In the bustling urban areas of Hong Kong, a thriving market for physical cryptocurrency trading stores has emerged, drawing the attention of users from mainland China. According to a report by the Financial Times, these specialized stores have evaded regulatory scrutiny, making them particularly attractive to Chinese investors navigating a highly regulated environment.

Hong Kong, known for its major cryptocurrency exchanges and global trading volumes, has implemented formal regulations on cryptocurrency trading for individual investors since June 2011. However, these regulations primarily target trading platforms and do not extend to over-the-counter (OTC) exchanges, creating a regulatory gap that some stores have taken advantage of.

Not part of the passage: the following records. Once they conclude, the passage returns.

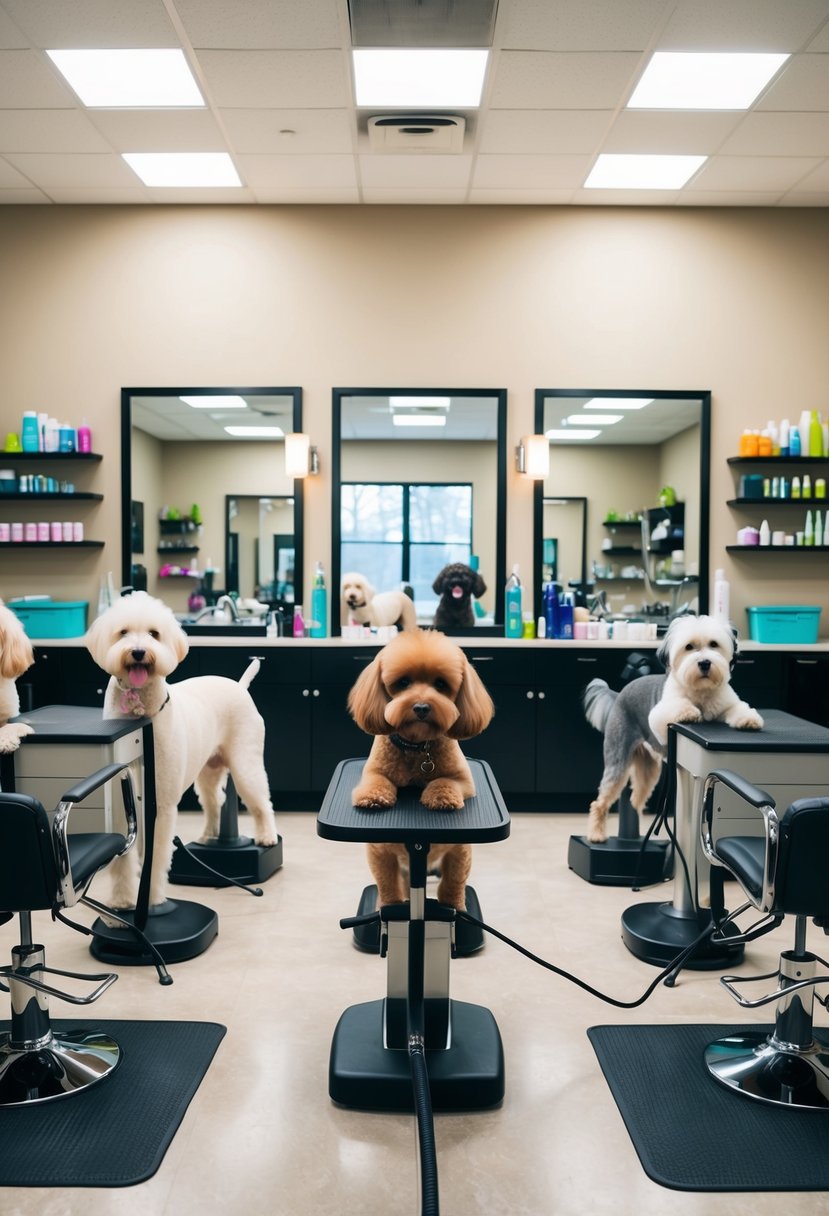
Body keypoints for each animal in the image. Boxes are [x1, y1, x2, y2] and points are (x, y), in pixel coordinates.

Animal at [85, 593, 275, 909]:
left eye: (154, 634)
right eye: (123, 632)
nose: (138, 652)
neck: (140, 717)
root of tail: (240, 686)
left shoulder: (160, 805)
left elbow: (156, 856)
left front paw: (151, 900)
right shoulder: (124, 804)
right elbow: (124, 857)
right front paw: (123, 900)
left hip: (245, 763)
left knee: (262, 802)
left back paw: (267, 836)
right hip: (208, 772)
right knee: (215, 802)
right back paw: (209, 835)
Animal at [342, 632, 491, 909]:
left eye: (441, 684)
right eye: (403, 682)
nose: (421, 706)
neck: (417, 747)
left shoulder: (464, 782)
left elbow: (445, 782)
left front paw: (440, 798)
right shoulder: (374, 774)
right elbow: (388, 887)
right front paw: (372, 798)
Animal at [581, 617, 763, 846]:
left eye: (714, 644)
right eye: (689, 647)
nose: (704, 663)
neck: (701, 692)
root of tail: (618, 694)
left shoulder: (727, 703)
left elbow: (738, 709)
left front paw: (749, 719)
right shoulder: (659, 715)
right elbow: (679, 707)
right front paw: (690, 712)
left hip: (649, 768)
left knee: (635, 797)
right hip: (618, 757)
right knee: (600, 801)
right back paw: (596, 834)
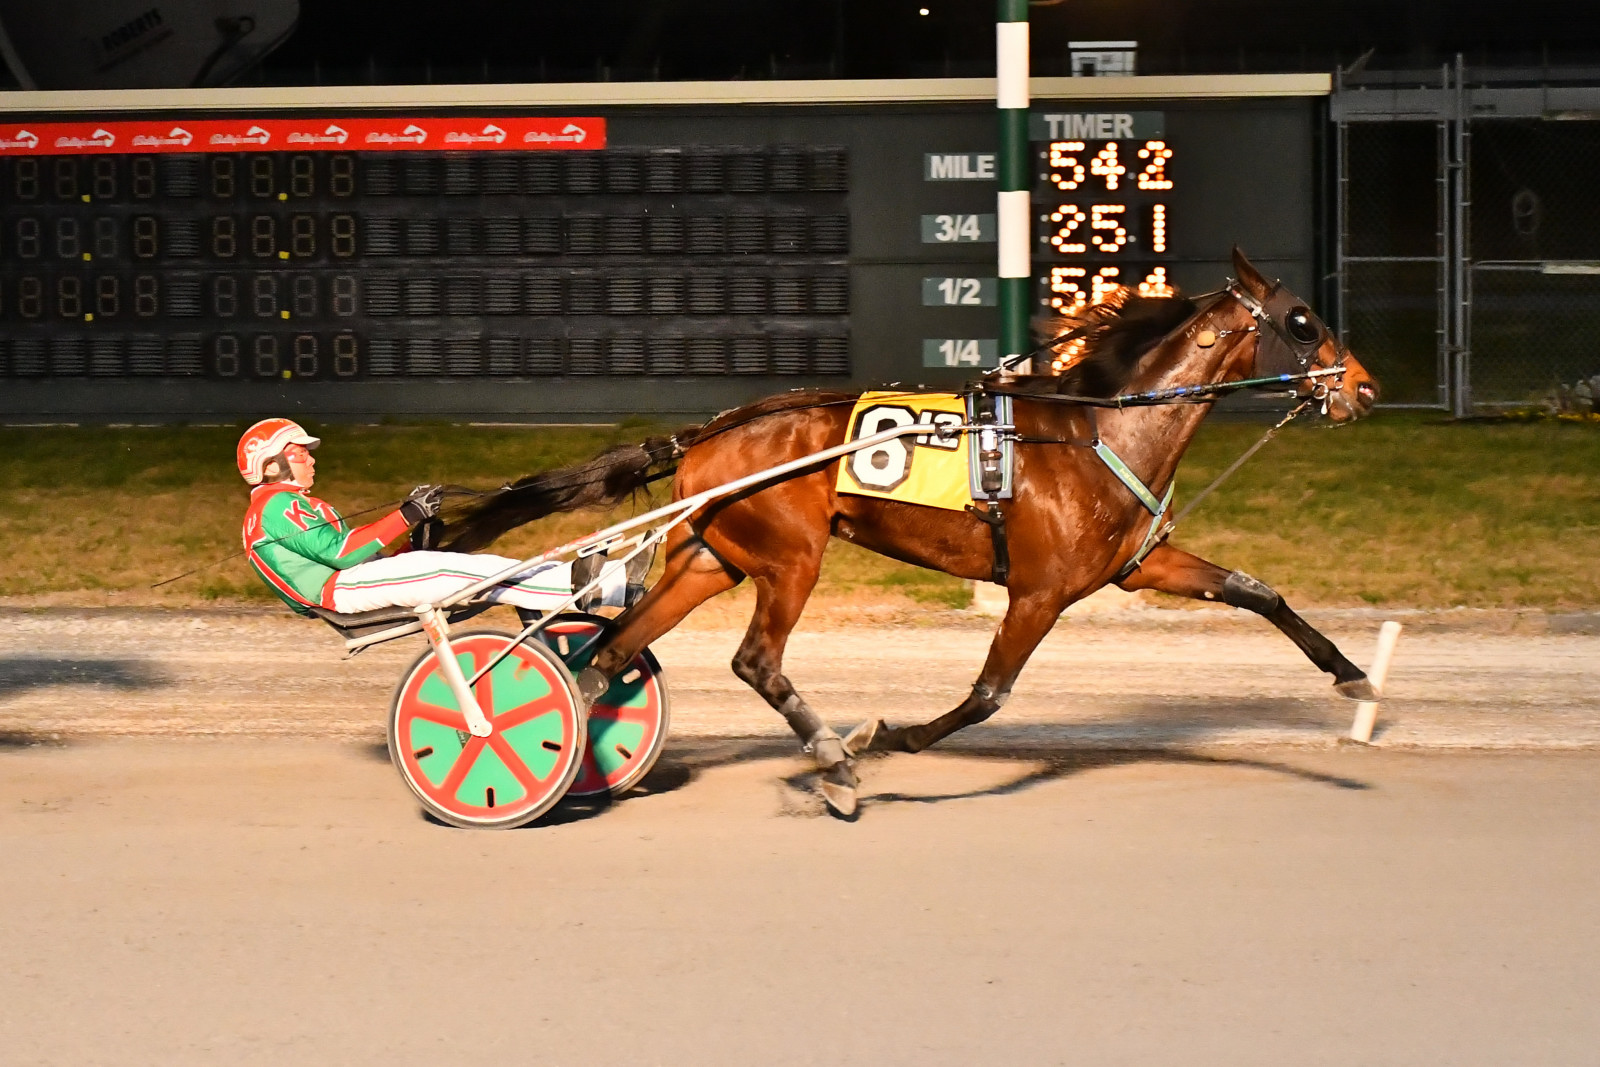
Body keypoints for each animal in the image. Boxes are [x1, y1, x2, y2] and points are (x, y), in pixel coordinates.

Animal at [438, 251, 1376, 819]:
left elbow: (1257, 590)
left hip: (713, 555)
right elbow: (988, 695)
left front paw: (1353, 675)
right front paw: (885, 737)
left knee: (612, 648)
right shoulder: (1039, 590)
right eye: (1302, 320)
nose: (1362, 389)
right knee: (754, 660)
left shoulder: (1136, 566)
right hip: (793, 555)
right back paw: (834, 760)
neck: (1098, 429)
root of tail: (708, 432)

The Financial Times reports that mainland Chinese investors are increasingly utilizing OTC exchanges in Hong Kong to exploit this gray area. In fact, more than half of the users purchasing cryptocurrencies on one OTC exchange are believed to be from mainland China. Some of these stores offer transactions up to HK$100,000 without the need for KYC (identity verification) procedures, such as Coinhero, which recently acquired the ATM chain of the former industry giant, Genesis Block.

Crypto HK, an OTC crypto trading firm with two branches in Hong Kong, has seen a significant surge in its mainland Chinese customer base. According to the FT report, mainland customers now account for nearly half of Crypto HK’s clientele, a substantial increase from less than 5% reported in February of this year.

The appeal of these OTC exchanges lies in their streamlined processes and relaxed verification requirements. Stores like Coiner.HK, with three locations in Hong Kong, boast slogans such as “Apply in as little as 10 minutes” and highlight benefits such as no fees, instant quotes, and a dedicated concierge team to assist customers throughout the transaction process.

While the Hong Kong government has been proactive in implementing regulations to ensure investor protection, the absence of oversight on OTC exchanges leaves a gap that is being capitalized upon by these stores. To strengthen investor protection further, the government is working on introducing a licensing system for trading platforms, but it remains to be seen whether this will address the regulatory gap present in OTC exchanges.